From the entries below, pull out each line where "memilih" appears.

━━ Available data

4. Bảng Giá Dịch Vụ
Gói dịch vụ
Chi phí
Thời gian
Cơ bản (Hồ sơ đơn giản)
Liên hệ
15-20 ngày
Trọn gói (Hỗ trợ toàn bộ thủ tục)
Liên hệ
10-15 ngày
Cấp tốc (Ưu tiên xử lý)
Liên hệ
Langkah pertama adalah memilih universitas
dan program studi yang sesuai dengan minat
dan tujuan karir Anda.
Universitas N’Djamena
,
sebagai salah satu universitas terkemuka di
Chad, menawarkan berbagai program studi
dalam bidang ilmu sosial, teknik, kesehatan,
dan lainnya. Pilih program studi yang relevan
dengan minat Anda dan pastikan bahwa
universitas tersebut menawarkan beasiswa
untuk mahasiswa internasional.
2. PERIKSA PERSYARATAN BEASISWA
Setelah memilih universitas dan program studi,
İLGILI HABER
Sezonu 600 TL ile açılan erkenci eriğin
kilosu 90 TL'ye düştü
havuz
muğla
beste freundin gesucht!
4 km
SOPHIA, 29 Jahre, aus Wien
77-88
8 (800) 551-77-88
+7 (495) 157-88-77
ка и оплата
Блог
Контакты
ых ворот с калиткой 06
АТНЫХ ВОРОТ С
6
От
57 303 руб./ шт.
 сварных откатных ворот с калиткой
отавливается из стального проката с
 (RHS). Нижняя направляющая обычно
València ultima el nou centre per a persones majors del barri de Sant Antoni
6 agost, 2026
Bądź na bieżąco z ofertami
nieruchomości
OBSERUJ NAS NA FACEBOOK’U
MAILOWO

━━━━
━━ Available data

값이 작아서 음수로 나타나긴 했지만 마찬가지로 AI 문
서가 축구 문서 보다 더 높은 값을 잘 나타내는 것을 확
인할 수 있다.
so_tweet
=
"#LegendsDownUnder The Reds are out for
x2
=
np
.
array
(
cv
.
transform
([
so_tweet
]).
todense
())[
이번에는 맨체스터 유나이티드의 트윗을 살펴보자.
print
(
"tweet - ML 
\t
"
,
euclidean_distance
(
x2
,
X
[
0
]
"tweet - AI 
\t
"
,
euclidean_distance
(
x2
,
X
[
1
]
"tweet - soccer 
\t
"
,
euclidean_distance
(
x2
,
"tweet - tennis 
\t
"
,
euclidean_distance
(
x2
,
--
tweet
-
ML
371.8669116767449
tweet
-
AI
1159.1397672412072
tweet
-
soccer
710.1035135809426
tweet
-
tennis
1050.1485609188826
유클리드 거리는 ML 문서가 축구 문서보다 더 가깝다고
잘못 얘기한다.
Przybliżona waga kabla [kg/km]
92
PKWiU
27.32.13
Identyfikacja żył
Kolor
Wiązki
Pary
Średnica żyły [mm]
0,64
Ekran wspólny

━━━━

• _Reply_:
Langkah pertama adalah memilih universitas
Setelah memilih universitas dan program studi,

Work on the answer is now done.